Da wir nicht genau wissen, wo wir in dieser Megacity beginne sollen, nehmen wir heute an einer Free Walking Tour durch Old Downtown teil. Diese gibt es in auch in diversen anderen Städten. Im Internet findet man Informationen zu Treffpunk und Zeit, dann geht man mit einem freiwilligen Guide durch die Stadt und erhält Informationen. Ich habe zum ersten Mal so etwas gemacht und muss sagen, dass ich von der Organisation sowie der Führerin beeindruckt war. Auf der 3-stündigen Tour sehen wir viele interessante Bauten von São Paulo und erfahren die Geschichte dazu, welche hier in São Paulo sehr spannend ist. Aus einem einstigen Bauerndorf mit vielen Kaffeeplantagen wird über viele Jahre die grösste Stadt von Südamerika mit 12 Milionen Einwohnern, unglaublich!

 

Uns gefällt São Paulo bereits nach dem ersten Tag sehr gut. Wenn man sich hier etwas einlebt und die coolen Plätzchen entdeckt, ist es wahrscheinlich eine super Stadt. Es gibt diverse Strassen mit Shops, sogar eine ganze Strasse, die Rua 25 Marco, an welcher fast ausschliesslich gefälschte Artikel und allerlei Kostüme für den Carneval verkauft werden.

 

Kehrseite: Hier, so scheint es, gibt es leider auch mehr Obdachlose als beispielsweise in Rio de Janeiro.

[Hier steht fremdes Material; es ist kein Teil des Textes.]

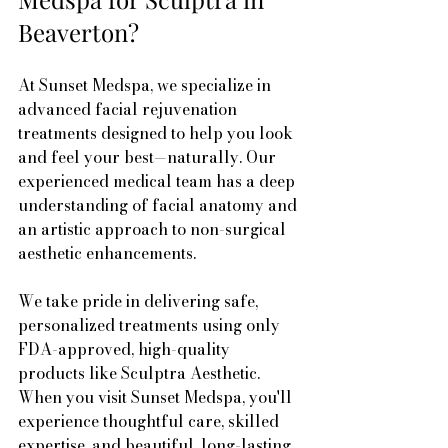
Beaverton?
At Sunset Medspa, we specialize in 
advanced facial rejuvenation 
treatments designed to help you look 
and feel your best—naturally. Our 
experienced medical team has a deep 
understanding of facial anatomy and 
an artistic approach to non-surgical 
aesthetic enhancements.
We take pride in delivering safe, 
personalized treatments using only 
FDA-approved, high-quality 
products like Sculptra Aesthetic. 
When you visit Sunset Medspa, you'll 
experience thoughtful care, skilled 
expertise, and beautiful, long-lasting 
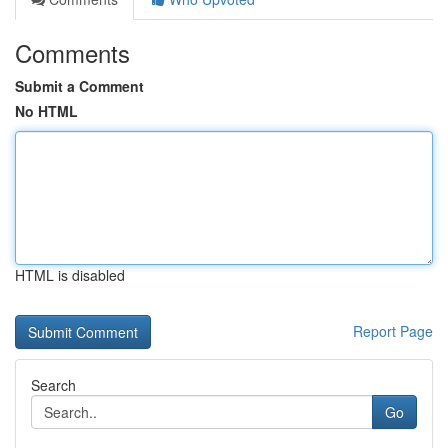
Comments
Submit a Comment
No HTML
HTML is disabled
Report Page
Search
Go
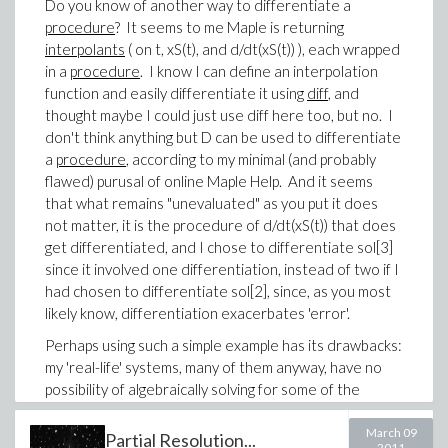
Do you know of another way to differentiate a
of polynomial non-linear ODEs.
procedure
? It seems to me Maple is returning
Anyway, from what I could find in the help system, D is
interpolants
( on t, xS(t), and d/dt(xS(t)) ), each wrapped
the only way to differentiate a procedure. Perhaps
in a
procedure
. I know I can define an interpolation
using DEtools package might be a worthwhile approach,
function and easily differentiate it using
diff
, and
but I do not yet have nearly enough knowledge of
thought maybe I could just use diff here too, but no. I
Maple to pursue that, or even know if it is worth
don't think anything but D can be used to differentiate
pursuing what capabilities might be available by using
a
procedure
, according to my minimal (and probably
DEtools package.
flawed) purusal of online Maple Help. And it seems
that what remains "unevaluated" as you put it does
-Brian
not matter, it is the procedure of d/dt(xS(t)) that does
get differentiated, and I chose to differentiate sol[3]
since it involved one differentiation, instead of two if I
had chosen to differentiate sol[2], since, as you most
likely know, differentiation exacerbates 'error'.
Perhaps using such a simple example has its drawbacks:
my 'real-life' systems, many of them anyway, have no
possibility of algebraically solving for some of the
derivatives that
do
exist in the system of ODEs (thus
for those systems I
must
use implicit=true), and, as I
March 09
Partial Resolution...
2011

Überall in der Stadt liegen Obdachlose am Boden oder in und auf ihren improvisierten bauten, welche ihr zu Hause sind. Die meisten der Obdachlosen sind zugedröhnt oder haben neben sich einen Sack voll mit Bier. Auf uns wirkten sie jedoch harmlos und liessen uns in Ruhe.

Mercato Municipal

Eine überdachte Markthalle mit Fruchtständen, an welchen man diverse Früchte probieren kann. Das klingt doch sehr verlockend. In der Halle reiht sich wirklich Fruchtstand an Fruchtstand mit vielen exotischen Früchten. Wir kosten von Früchten, an deren Namen ich mich nicht mehr erinnern kann, geschweige denn, dass ich sie vorher gekannt hätte. An den Fleischständen kann man Salami, Mortadella oder sonstige Wurstwaren kosten.

 

Zwischen den Ständen gibt es kleine Imbissörtchen. Hier bekommt man unter anderem, die für Brasilien typischen, Mortadella Sandwiches. Sie sind riesig. Ich habe noch NIE ein Sandwich mit so viel Fleisch gesehen! Michi probiert eine Pasteis de Camaron. Die Shrimpspastete ist auch nicht gerade klein und sehr frisch. Ich schaffe es endlich einen Acai Saft zu trinken. Acai ist die Superbeere aus Brasilien und ebenfalls typisch für das Land. Nun wissen wir, dass die Aussage São Paulo sei ei Essensparadies wirklich stimmt.

Leider regnet es den Rest des Tages und so machen wir wieder einmal nicht sehr viel. Schade, ich hätte die Stadt gerne noch ein bisschen mehr zu Fuss erkundet.

1 Kommentar zu „São Paulo – Megacity und Gourmetparadies

  • Hallo ihr Lieben
    eure Fotos sehen wieder toll aus. Der Früchtemarkt einfache gigantisch. Und das kleinste Hochhaus zwischen den zwei Riesentürmen. Sieht aus wie in Sidney da steht eine kleine Kirche zwischen zwei Riesentürmen. Ungluablich. Geniesst den Acjai Saft der soll sehr gsund sein und ist hier Sauteuer.